[start Page text]

Time Out with Britney Spears (stylized in all lowercase) is the first video album by American recording artist Britney Spears. It was released on VHS on November 23, 1999 through Jive Records. The DVD version was released on December 14 of the same year. Time Out with Britney Spears was re-released on DVD in 2001, to coincide with the DVD release of Spears' second video Britney Spears: Live and More!.

Time Out with Britney Spears received generally favorable reviews from music critics. It was also a commercial success, topping the US Top Music Videos. It was certified triple platinum by the Recording Industry Association of America (RIAA).

Content 
Time Out with Britney Spears features interviews with Spears about her childhood, The Mickey Mouse Club, the making of her debut album ...Baby One More Time and life on tour. The video album also features the music videos for her singles "...Baby One More Time", "Sometimes" and "(You Drive Me) Crazy (The Stop Remix!)", as well as behind-the-scenes footage from each of them. Also included are live versions of "Born to Make You Happy" and "From the Bottom of My Broken Heart" from her Disney Channel special, a photo gallery that features a mixture of candid and professional shots, web site access and a trivia game that unlocks a special interview "if you answer all the questions correctly". There is an option for lyrics to appear on the screen when watching the music videos or the live performances.

[end Page text]
[start Material]

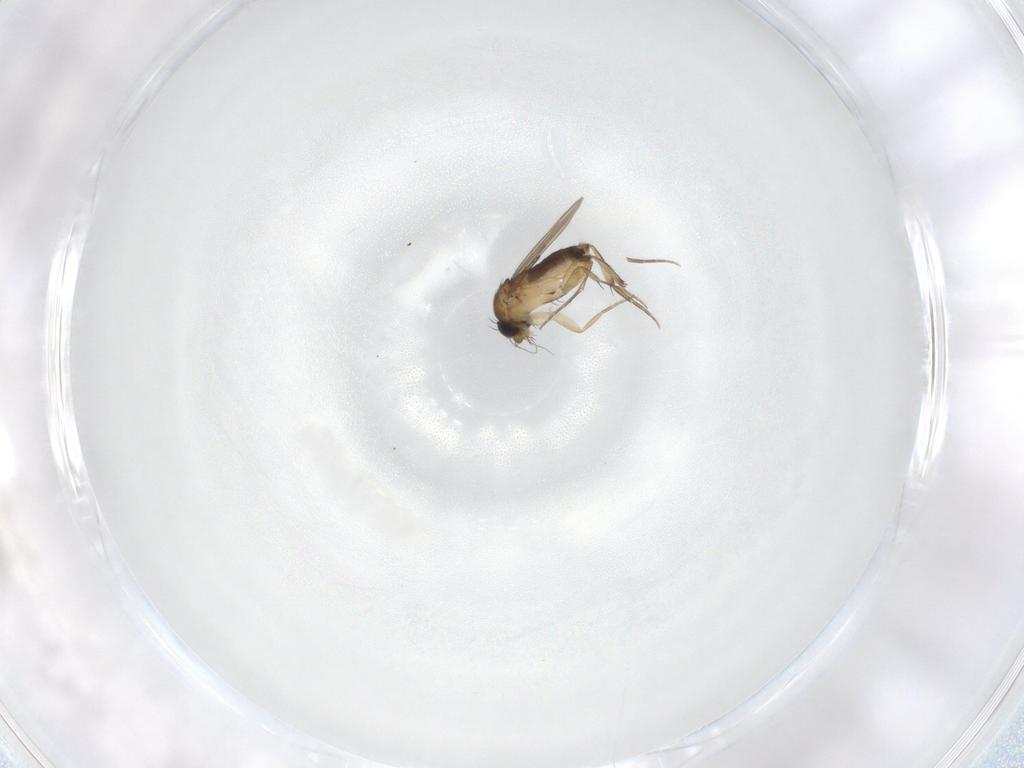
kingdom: Animalia
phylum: Arthropoda
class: Insecta
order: Diptera
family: Phoridae
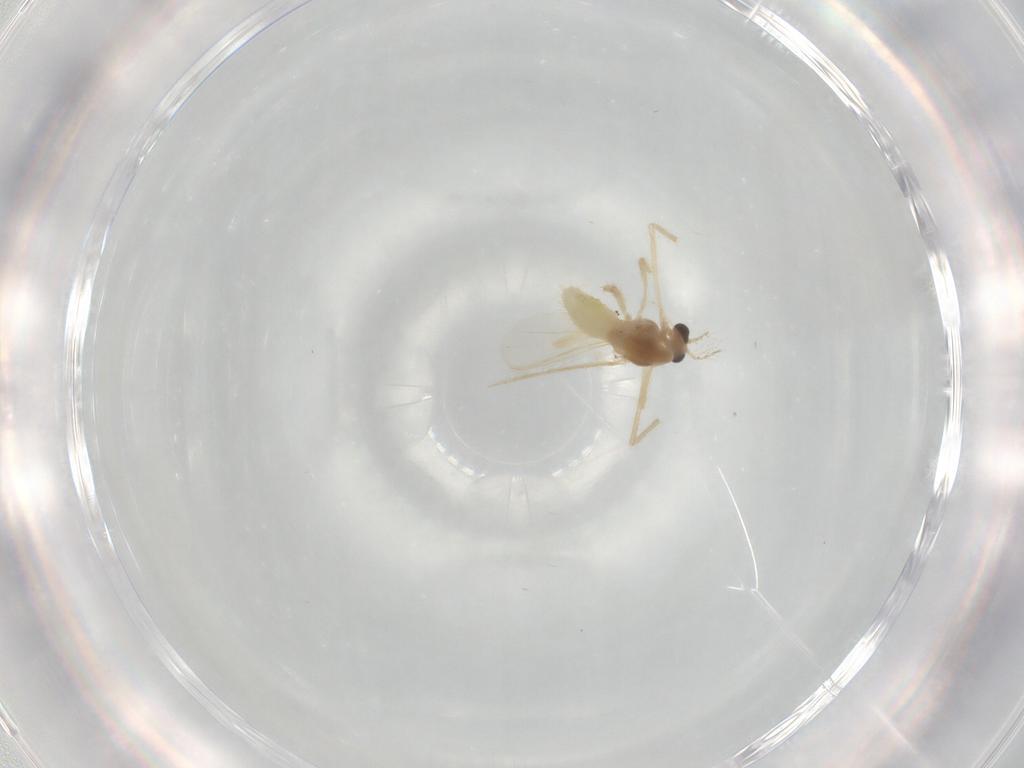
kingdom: Animalia
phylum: Arthropoda
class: Insecta
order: Diptera
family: Chironomidae
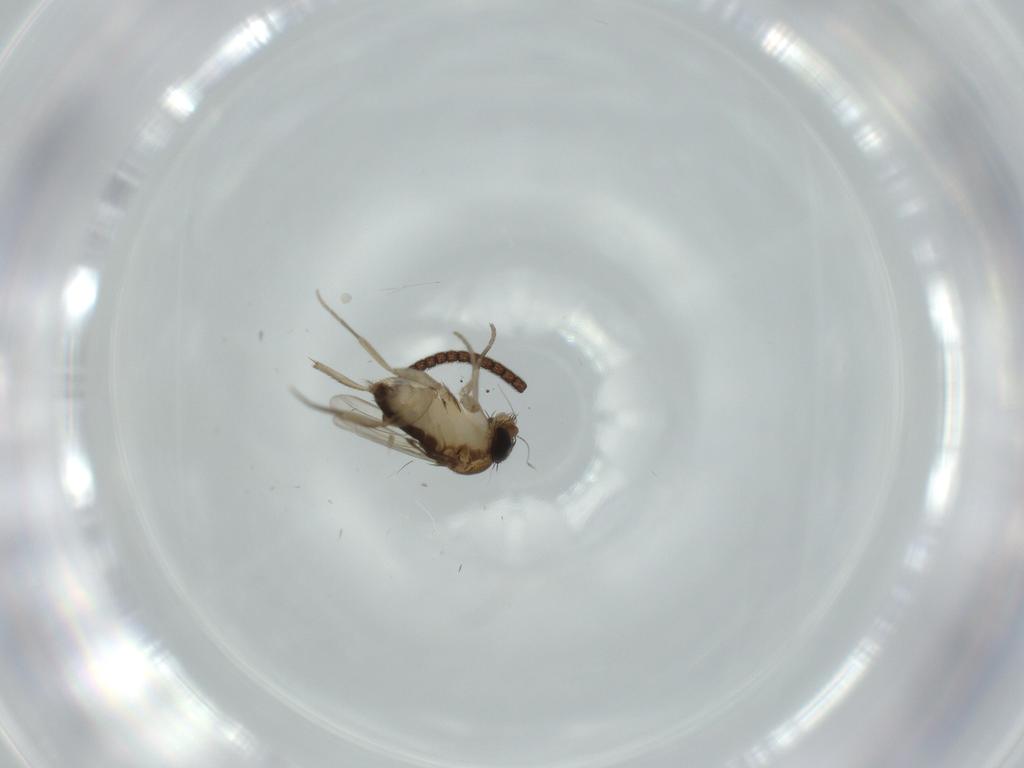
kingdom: Animalia
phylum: Arthropoda
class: Insecta
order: Diptera
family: Phoridae
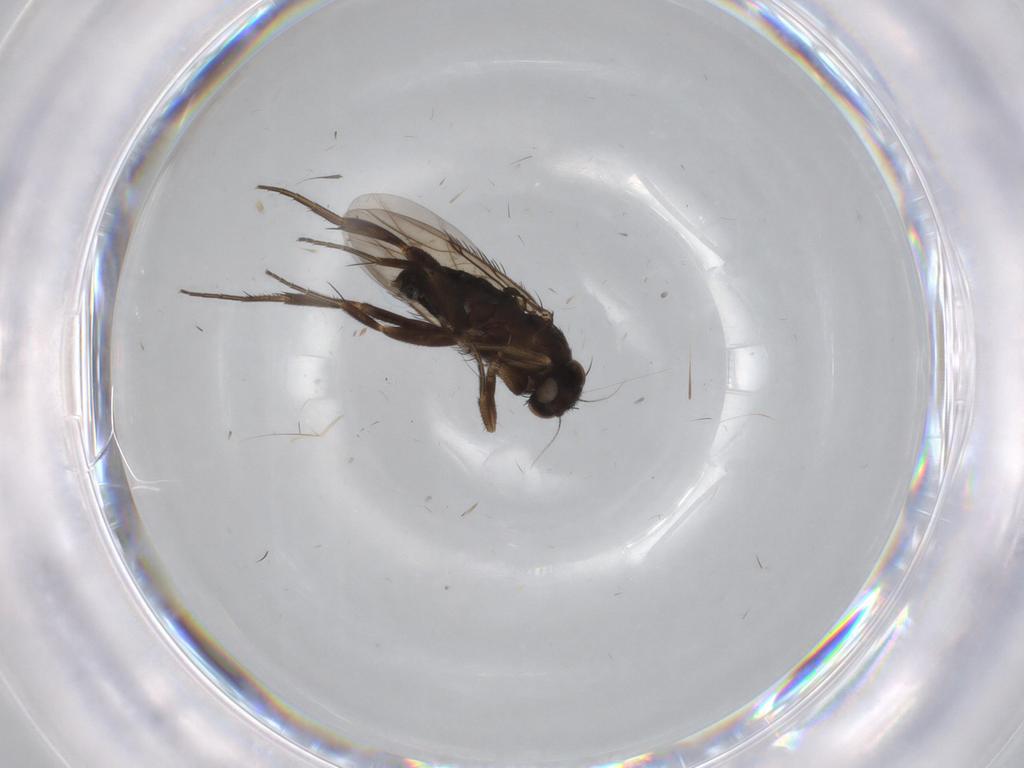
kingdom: Animalia
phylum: Arthropoda
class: Insecta
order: Diptera
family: Phoridae
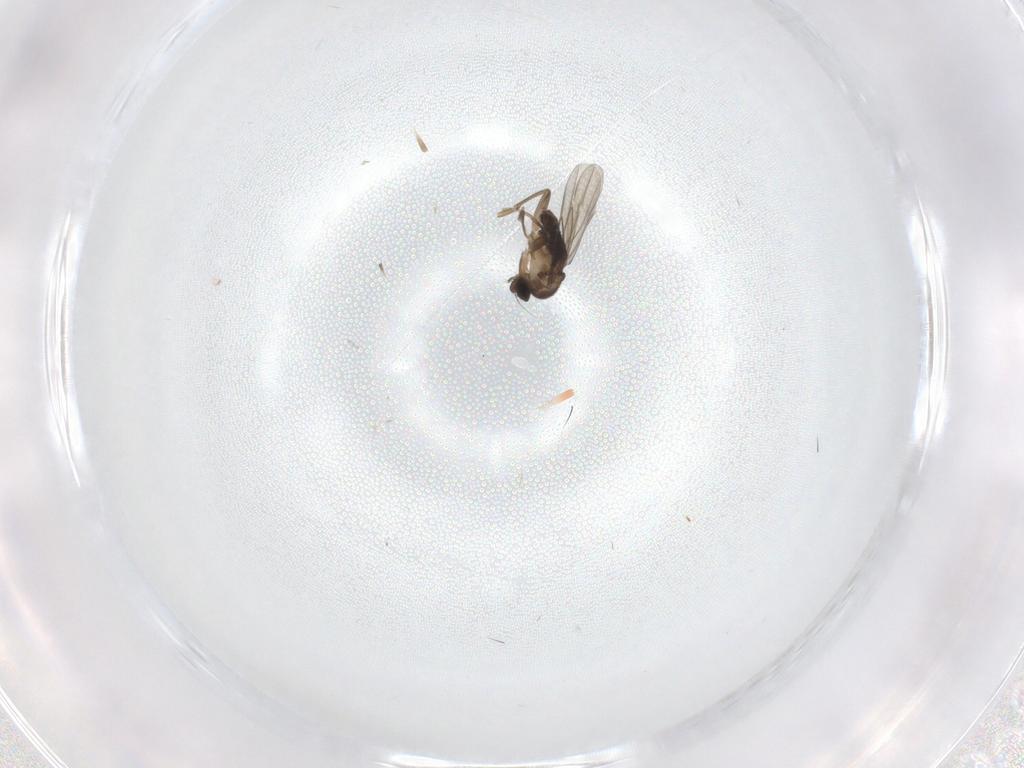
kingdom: Animalia
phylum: Arthropoda
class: Insecta
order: Diptera
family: Phoridae
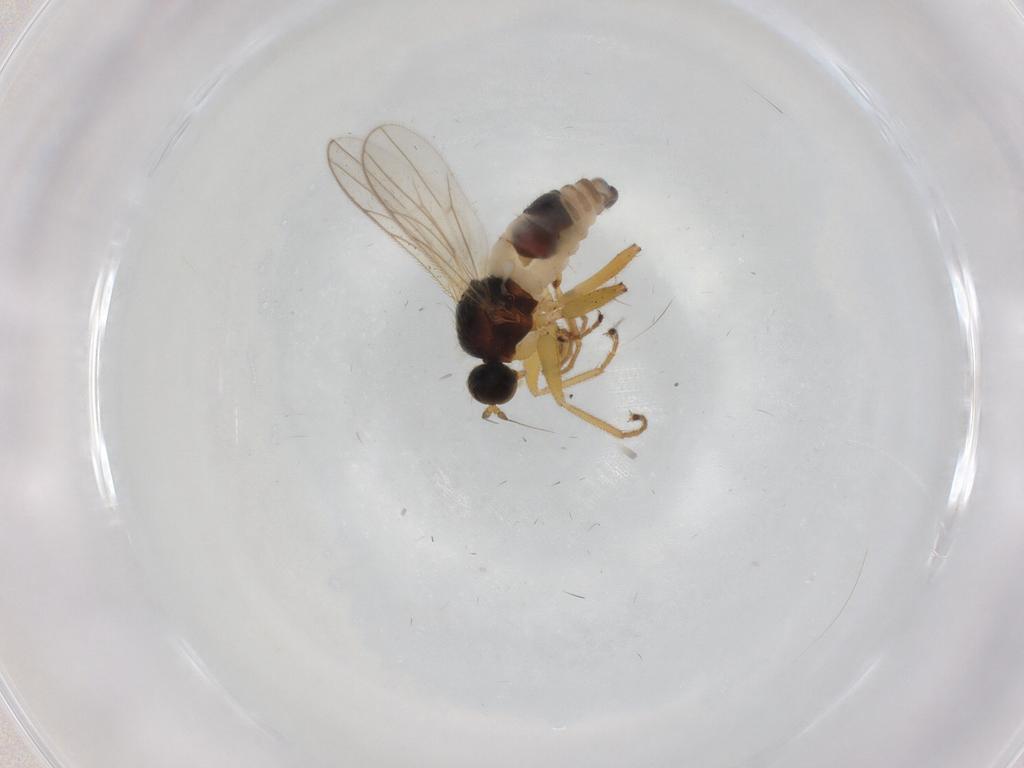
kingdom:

[end Material]

* [Instructions to follow] Pick up the text on the Britney Spears video album after its last sentence and write the next part. The rows are separate material and have no link to the Britney Spears video album text.

* [Exercise answer]
Critical reception 
Time Out with Britney Spears received generally favorable reviews from music critics. Heather Phares of AllMusic called Time Out with Britney Spears "one of the better music DVDs currently available" and "a must for Britney enthusiasts". Marc Girdler of DVD Talk agreed, calling the release a "disc for Spears' fans", that is full of "everything you could want, within reason". Girdler wrote that the interview footage is "pretty good", although "most of it is taken from MTV, so the content is not all exclusive to the disc". The option of having lyrics appear on the screen is, according to Girdler, "cool if you like to sing along, but have a bad memory".

Commercial performance 
Time Out with Britney Spears debuted at number two on US Billboard Top Music Videos on December 18, 1999. After five weeks spent on the chart, the video reached number one. On June 15, 2000, Time Out with Britney Spears was certified triple platinum by the Recording Industry Association of America (RIAA), for shipments of over 300,000 copies, while remaining at number one on the chart on the dated week of June 24, 2000. The video made its last appearance on the dated week of March 24, 2001 at number thirty-seven, after staying on the chart for sixty-eight weeks.

Track listing 
 All music videos directed by Nigel Dick.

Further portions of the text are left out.